Continuing the narrative regarding the data I capture on my runs, as I mentioned previously, I wasn’t analysing 100% of the data 100% of the time. The same scenario is likely to be true when you consider the data you capture. Maybe you are gathering the information and doing absolutely nothing with it? Yet you still continue to obtain it. Picture the scenario: a business owner and their employees are fastidiously collecting and recording information but never doing anything with it. Why? Habit? The sense that it will come in handy one day? Both are probably equally true. Maybe there was once a time when the data was analysed, but that has since stopped?

I recently read about ‘minimalist running’ (which is more than simply running in barefoot shoes or no shoes at all). To do minimalist running, you ditch the tech! You don’t record your distance, heart rate, cadence etc… Just writing about it makes me shiver, so I completely get why people continue to record data, even if there is seemingly no benefit at the other end. If you are in the situation where you are capturing data and never analysing it (and it’s not a legal requirement to capture it), perhaps consider the equivalent of ‘minimalist running’ in your situation. Does it make you feel liberated or cold and scared?

Stop doing it, or use it!

Maybe you would feel liberated by not obtaining and recording that unused information. Just take a moment to consider the consequences. If there are none you can think of, go ahead and stop doing it. Would you be able to use that time saved on something else? Probably. Would it simply make you a little bit happier each day? Probably. Don’t do something just for the sake of doing it, but the caveat to that is, you need to be really sure that you won’t look back on that decision and regret it.

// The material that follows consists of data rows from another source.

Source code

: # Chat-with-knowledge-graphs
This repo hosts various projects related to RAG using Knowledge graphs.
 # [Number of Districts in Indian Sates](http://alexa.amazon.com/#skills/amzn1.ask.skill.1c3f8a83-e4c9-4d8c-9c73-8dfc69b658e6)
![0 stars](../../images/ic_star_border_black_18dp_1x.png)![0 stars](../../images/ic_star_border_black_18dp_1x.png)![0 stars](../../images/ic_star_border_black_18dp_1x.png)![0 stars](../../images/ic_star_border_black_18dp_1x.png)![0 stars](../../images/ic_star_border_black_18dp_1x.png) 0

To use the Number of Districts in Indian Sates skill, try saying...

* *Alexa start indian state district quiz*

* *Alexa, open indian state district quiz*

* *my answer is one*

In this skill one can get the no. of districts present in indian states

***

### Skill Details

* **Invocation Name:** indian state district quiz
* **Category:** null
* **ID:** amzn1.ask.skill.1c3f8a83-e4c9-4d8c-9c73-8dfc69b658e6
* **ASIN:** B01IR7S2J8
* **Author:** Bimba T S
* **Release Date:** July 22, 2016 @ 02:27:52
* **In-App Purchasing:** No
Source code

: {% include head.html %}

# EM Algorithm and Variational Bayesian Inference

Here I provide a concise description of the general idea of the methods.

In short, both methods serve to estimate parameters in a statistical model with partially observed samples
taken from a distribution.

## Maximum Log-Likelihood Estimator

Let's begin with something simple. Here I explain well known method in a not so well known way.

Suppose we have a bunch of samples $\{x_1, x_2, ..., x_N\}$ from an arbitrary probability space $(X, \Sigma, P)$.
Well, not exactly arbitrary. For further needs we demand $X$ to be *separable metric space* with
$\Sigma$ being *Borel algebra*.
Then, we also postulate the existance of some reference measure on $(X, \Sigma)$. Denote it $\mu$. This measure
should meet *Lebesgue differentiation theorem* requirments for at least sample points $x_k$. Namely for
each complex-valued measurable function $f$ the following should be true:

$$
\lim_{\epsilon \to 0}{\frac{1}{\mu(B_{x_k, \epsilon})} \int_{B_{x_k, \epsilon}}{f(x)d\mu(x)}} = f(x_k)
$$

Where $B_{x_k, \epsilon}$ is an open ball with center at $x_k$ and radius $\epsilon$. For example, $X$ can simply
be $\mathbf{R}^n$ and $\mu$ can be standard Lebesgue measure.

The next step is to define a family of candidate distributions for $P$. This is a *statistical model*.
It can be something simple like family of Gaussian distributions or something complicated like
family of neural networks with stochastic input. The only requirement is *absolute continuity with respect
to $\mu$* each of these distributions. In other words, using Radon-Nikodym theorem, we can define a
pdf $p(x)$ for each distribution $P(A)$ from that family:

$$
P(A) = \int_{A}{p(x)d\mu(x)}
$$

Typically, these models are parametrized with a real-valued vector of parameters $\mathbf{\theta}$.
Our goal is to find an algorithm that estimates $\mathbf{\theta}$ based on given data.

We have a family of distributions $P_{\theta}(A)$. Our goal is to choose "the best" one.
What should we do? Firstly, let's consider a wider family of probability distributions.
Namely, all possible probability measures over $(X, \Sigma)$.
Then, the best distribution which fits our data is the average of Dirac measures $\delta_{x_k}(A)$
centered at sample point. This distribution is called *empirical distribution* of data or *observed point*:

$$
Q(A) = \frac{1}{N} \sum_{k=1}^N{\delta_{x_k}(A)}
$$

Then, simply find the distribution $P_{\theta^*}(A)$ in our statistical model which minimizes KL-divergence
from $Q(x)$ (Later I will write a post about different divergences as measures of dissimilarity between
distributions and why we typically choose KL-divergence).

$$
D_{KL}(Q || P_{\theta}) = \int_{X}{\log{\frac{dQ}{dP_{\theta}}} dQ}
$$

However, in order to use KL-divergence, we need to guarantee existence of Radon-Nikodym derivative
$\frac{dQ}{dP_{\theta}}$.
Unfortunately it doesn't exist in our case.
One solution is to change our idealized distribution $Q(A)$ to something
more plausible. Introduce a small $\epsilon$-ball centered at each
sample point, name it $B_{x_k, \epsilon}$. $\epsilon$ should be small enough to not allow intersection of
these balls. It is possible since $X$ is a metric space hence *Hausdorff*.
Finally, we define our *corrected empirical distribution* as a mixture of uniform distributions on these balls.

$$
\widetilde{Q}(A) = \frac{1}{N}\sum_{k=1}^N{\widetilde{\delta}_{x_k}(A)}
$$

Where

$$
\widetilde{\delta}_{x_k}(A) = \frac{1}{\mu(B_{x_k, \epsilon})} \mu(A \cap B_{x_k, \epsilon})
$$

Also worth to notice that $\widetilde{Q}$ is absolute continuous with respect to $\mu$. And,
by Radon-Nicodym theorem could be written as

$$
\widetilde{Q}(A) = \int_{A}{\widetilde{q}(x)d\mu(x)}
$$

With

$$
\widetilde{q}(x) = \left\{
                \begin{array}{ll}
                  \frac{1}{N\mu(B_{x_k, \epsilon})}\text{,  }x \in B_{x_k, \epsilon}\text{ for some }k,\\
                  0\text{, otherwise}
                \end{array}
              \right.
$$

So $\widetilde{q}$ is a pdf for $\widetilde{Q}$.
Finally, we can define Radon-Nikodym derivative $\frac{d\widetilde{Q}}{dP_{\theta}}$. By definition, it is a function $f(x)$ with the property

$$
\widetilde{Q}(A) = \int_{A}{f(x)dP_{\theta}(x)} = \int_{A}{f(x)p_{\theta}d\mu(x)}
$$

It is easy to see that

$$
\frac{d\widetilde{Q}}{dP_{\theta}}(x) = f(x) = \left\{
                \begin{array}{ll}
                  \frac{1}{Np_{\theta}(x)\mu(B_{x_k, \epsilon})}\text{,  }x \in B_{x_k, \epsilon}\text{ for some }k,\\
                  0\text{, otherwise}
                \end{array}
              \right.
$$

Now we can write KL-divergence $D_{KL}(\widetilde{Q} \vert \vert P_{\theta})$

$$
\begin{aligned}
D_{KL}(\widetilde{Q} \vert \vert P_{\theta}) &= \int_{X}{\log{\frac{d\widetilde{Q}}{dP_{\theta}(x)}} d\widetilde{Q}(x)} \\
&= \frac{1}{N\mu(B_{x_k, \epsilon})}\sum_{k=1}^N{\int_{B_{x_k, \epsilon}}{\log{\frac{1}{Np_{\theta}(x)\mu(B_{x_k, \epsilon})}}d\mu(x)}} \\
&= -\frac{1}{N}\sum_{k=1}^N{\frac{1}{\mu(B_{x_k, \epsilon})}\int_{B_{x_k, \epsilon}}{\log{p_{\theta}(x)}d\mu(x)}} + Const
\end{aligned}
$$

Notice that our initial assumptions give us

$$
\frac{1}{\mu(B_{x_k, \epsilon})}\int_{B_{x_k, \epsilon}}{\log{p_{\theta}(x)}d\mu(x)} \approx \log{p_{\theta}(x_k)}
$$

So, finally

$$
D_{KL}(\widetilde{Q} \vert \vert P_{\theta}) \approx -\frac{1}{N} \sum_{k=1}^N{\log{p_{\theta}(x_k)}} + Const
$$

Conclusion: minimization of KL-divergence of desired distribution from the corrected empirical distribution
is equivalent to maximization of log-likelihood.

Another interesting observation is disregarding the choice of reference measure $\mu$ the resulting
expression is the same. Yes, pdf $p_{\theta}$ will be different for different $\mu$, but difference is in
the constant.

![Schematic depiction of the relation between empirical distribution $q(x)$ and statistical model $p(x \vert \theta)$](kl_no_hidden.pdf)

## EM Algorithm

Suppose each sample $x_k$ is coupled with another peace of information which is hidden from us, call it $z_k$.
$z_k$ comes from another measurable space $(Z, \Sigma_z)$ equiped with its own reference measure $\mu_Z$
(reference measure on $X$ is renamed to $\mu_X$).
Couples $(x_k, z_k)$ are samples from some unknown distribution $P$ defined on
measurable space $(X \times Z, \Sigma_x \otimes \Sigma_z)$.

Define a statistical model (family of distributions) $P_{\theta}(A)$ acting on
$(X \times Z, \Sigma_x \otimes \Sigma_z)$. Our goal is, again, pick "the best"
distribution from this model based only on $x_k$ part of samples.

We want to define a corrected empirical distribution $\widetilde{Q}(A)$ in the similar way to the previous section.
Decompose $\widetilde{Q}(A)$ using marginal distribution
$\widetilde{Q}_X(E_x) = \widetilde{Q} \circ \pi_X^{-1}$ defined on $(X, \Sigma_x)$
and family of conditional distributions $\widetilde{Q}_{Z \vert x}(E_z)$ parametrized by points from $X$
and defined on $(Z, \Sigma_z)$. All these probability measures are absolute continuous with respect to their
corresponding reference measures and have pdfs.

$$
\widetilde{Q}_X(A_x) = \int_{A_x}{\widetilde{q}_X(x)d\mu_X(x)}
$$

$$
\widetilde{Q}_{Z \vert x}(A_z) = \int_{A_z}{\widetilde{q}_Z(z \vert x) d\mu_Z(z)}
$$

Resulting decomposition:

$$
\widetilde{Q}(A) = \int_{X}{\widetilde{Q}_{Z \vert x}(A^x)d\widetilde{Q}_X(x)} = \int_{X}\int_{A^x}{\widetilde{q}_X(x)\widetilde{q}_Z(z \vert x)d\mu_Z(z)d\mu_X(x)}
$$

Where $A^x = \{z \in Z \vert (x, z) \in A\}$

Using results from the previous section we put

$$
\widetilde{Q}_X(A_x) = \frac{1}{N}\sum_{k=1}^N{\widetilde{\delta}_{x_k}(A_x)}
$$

  • If the answer is cold and scared, then I would seriously consider looking at a way to analyse that wealth of information you have stored. If you don’t, it is a bit like me leaving the house and getting in the car each morning to drive 20 miles to work, when I work from home. It’s pointless. You may find that this solves your problem (do you go ‘minimalist’ or not), as the data you have may give you nothing of use.
  • However, more likely you will have useful information to interrogate and provide you with answers. It might even increase your profit?